Dataset excerpts Block Start

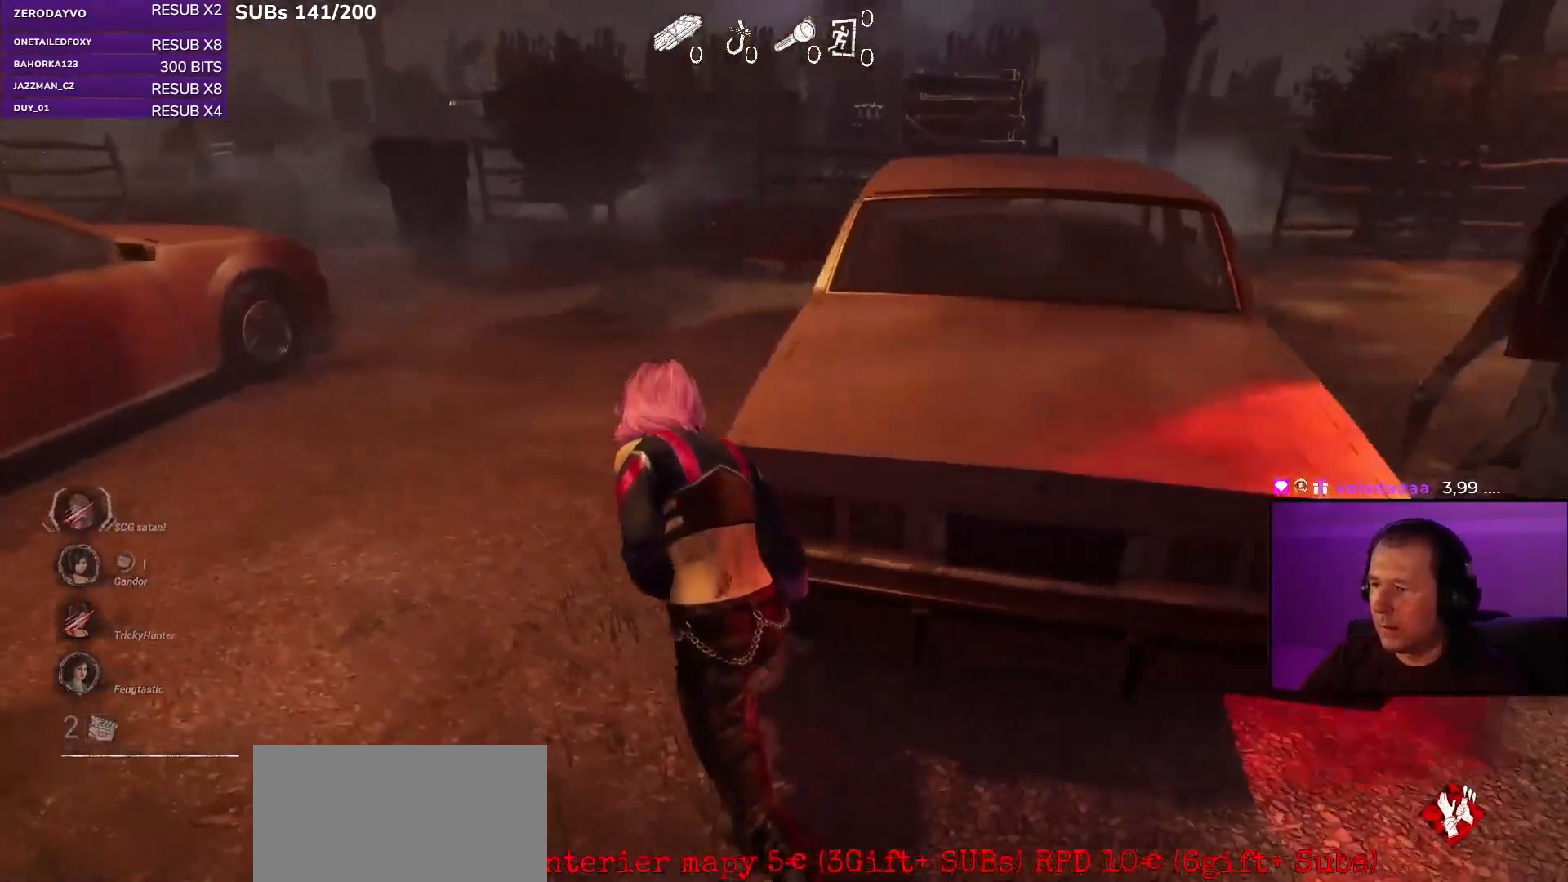
{"keys": ["a", "shift"], "mouse": [], "events": [[200, "w", "up"]]}
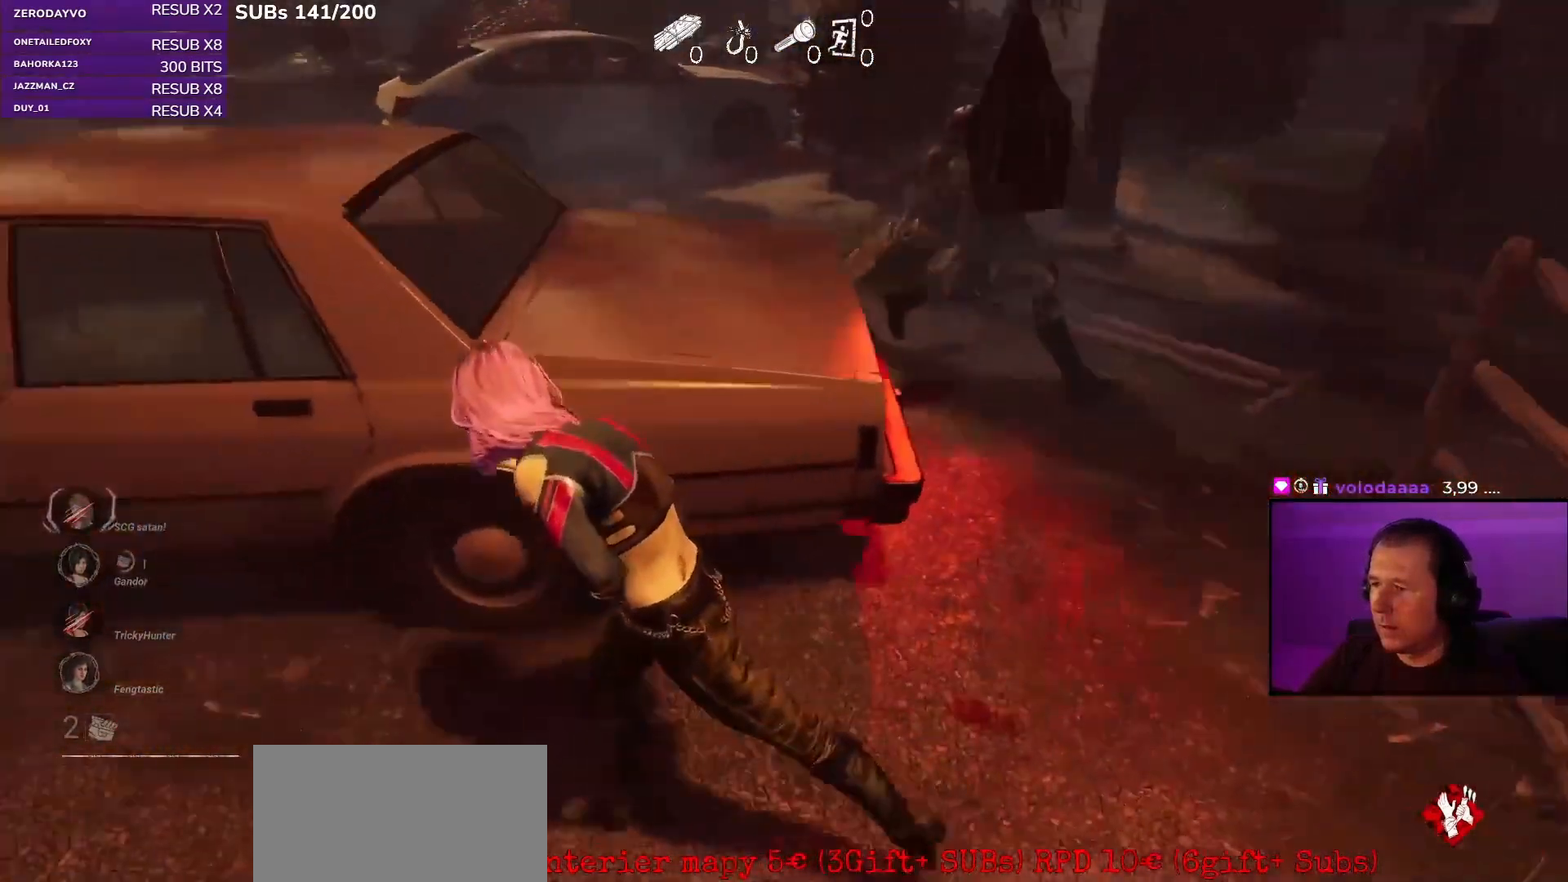
{"keys": ["a", "d", "s", "shift"], "mouse": [], "events": [[33, "s", "down"], [300, "a", "up"], [300, "d", "down"], [333, "shift", "up"], [367, "shift", "down"], [467, "a", "down"]]}
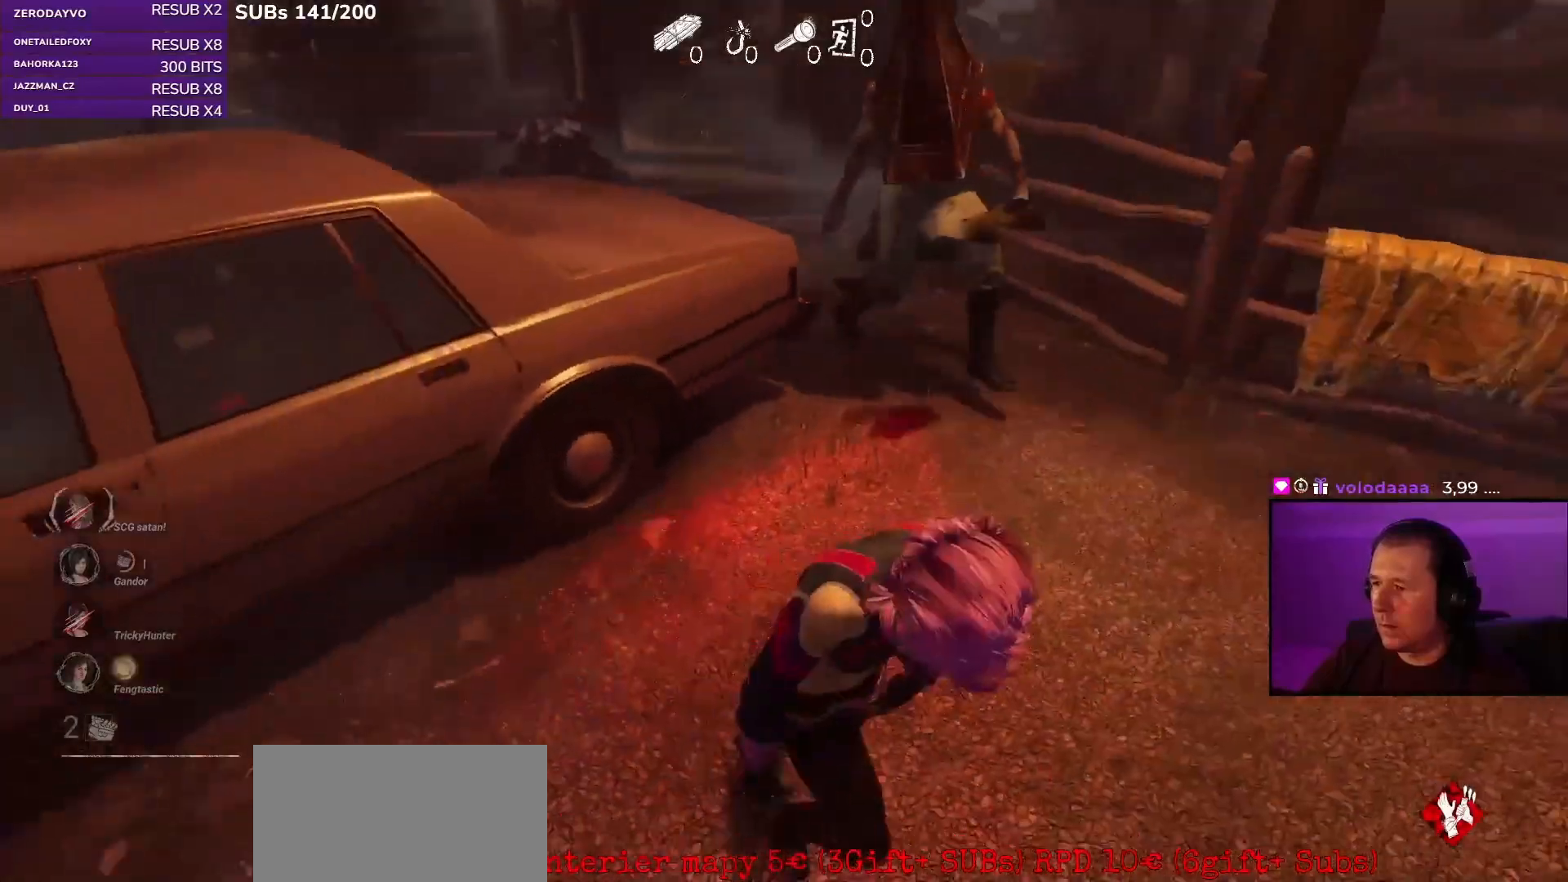
{"keys": ["d", "shift", "w"], "mouse": [], "events": [[50, "d", "up"], [83, "s", "up"], [233, "w", "down"], [367, "a", "up"], [500, "d", "down"]]}
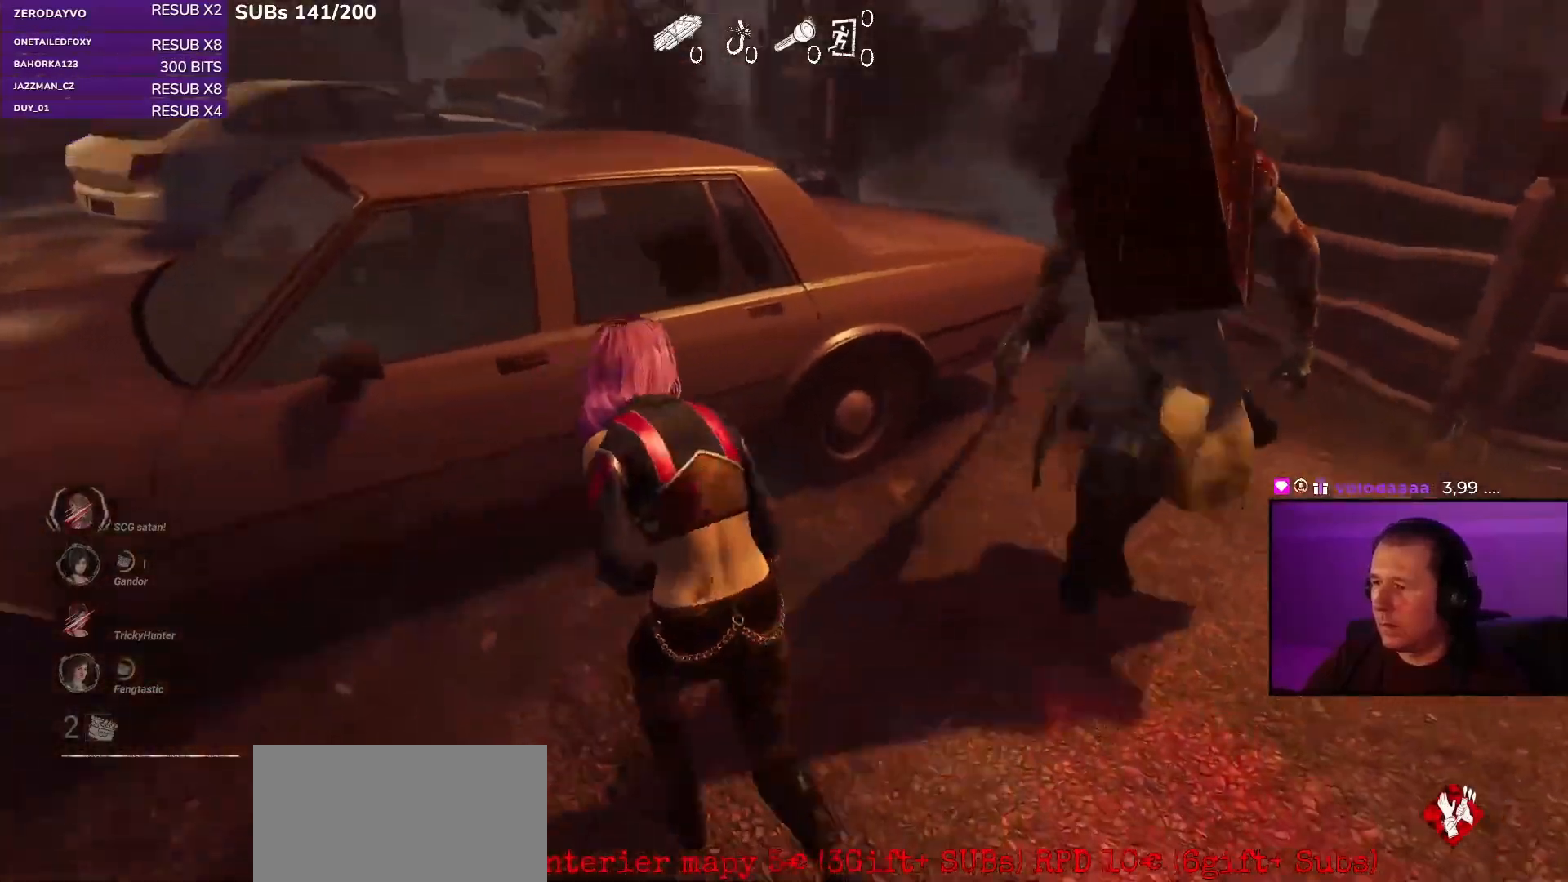
{"keys": ["a", "shift"], "mouse": [], "events": [[67, "w", "up"], [200, "s", "down"], [300, "a", "down"], [367, "d", "up"], [433, "s", "up"]]}
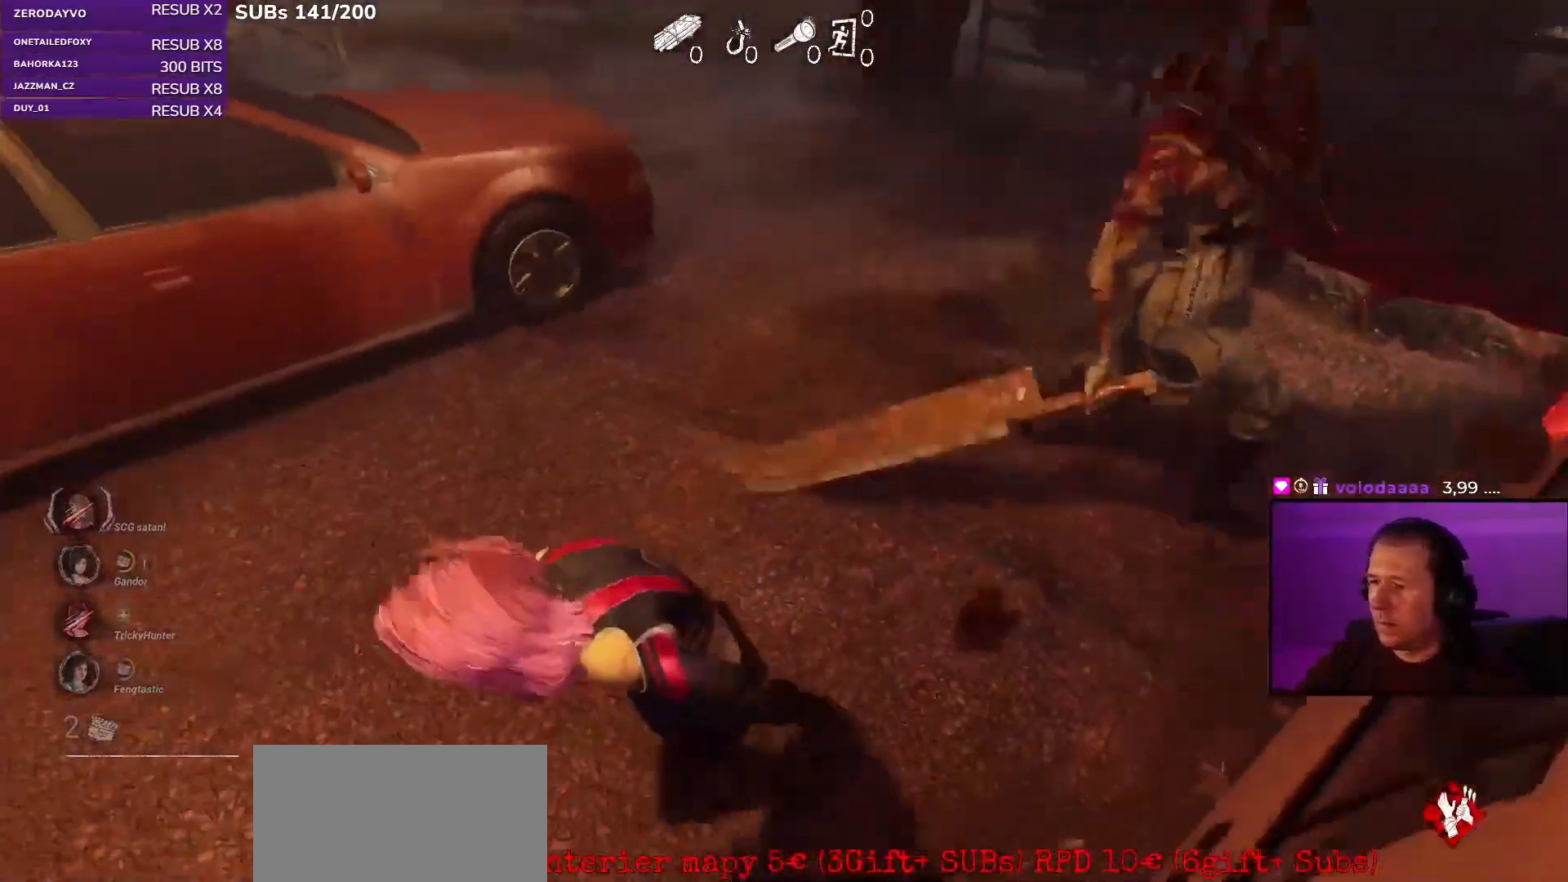
{"keys": ["shift", "w"], "mouse": [], "events": [[50, "w", "down"], [150, "a", "up"]]}
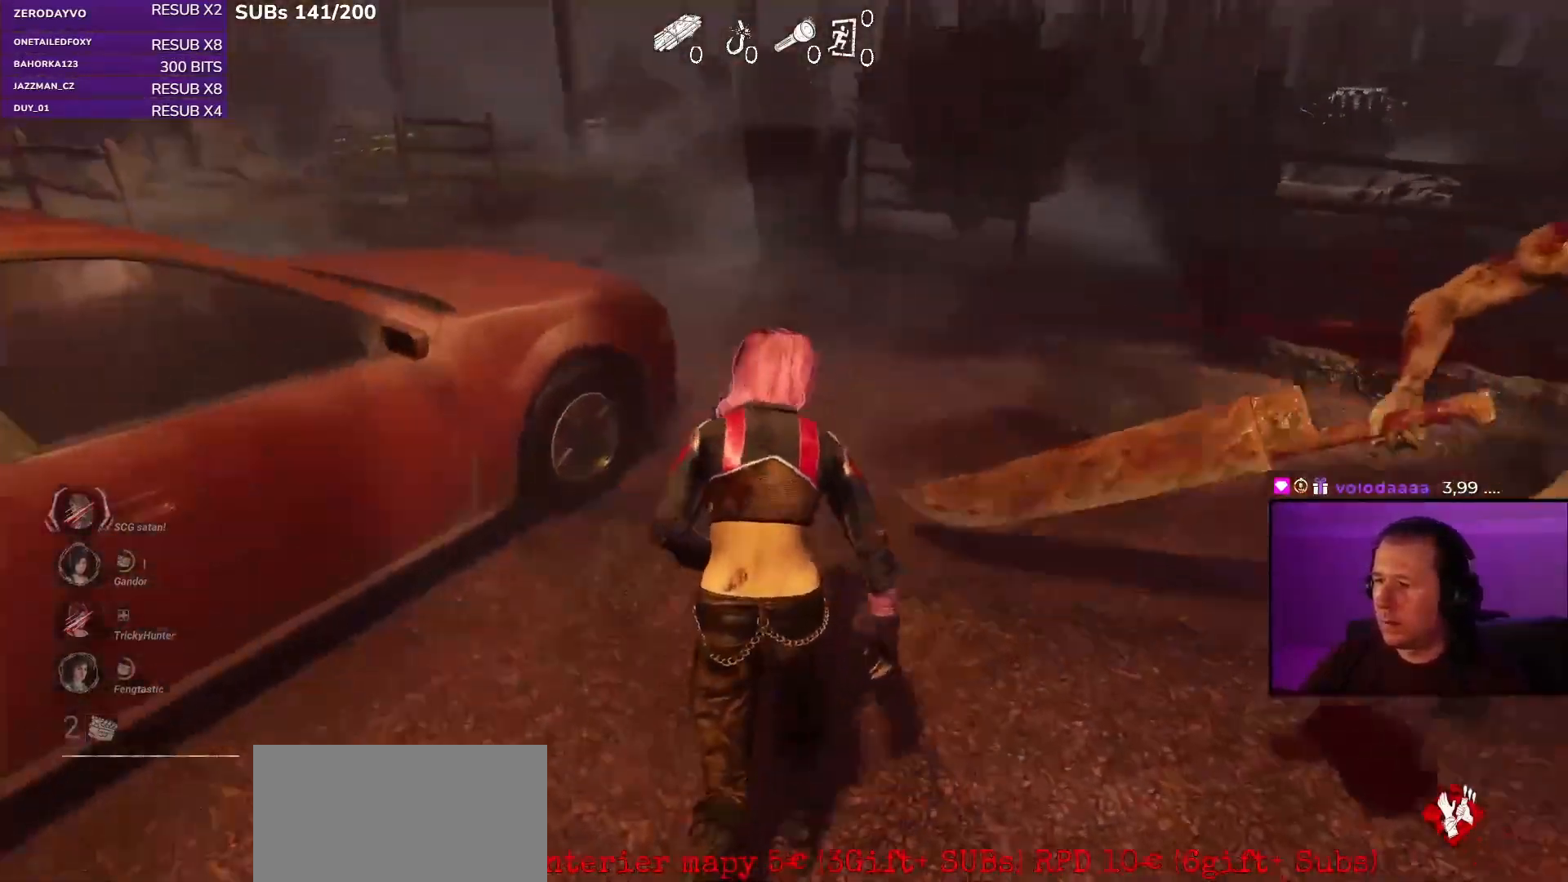
{"keys": ["d", "shift", "w"], "mouse": [], "events": [[400, "d", "down"]]}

Dataset excerpts Block End

→ Prompt
All of the records should be output exactly as they stand, with pictures omitted.

→ Exercise response
{"keys": ["a", "shift"], "mouse": [], "events": [[200, "w", "up"]]}
{"keys": ["a", "d", "s", "shift"], "mouse": [], "events": [[33, "s", "down"], [300, "a", "up"], [300, "d", "down"], [333, "shift", "up"], [367, "shift", "down"], [467, "a", "down"]]}
{"keys": ["d", "shift", "w"], "mouse": [], "events": [[50, "d", "up"], [83, "s", "up"], [233, "w", "down"], [367, "a", "up"], [500, "d", "down"]]}
{"keys": ["a", "shift"], "mouse": [], "events": [[67, "w", "up"], [200, "s", "down"], [300, "a", "down"], [367, "d", "up"], [433, "s", "up"]]}
{"keys": ["shift", "w"], "mouse": [], "events": [[50, "w", "down"], [150, "a", "up"]]}
{"keys": ["d", "shift", "w"], "mouse": [], "events": [[400, "d", "down"]]}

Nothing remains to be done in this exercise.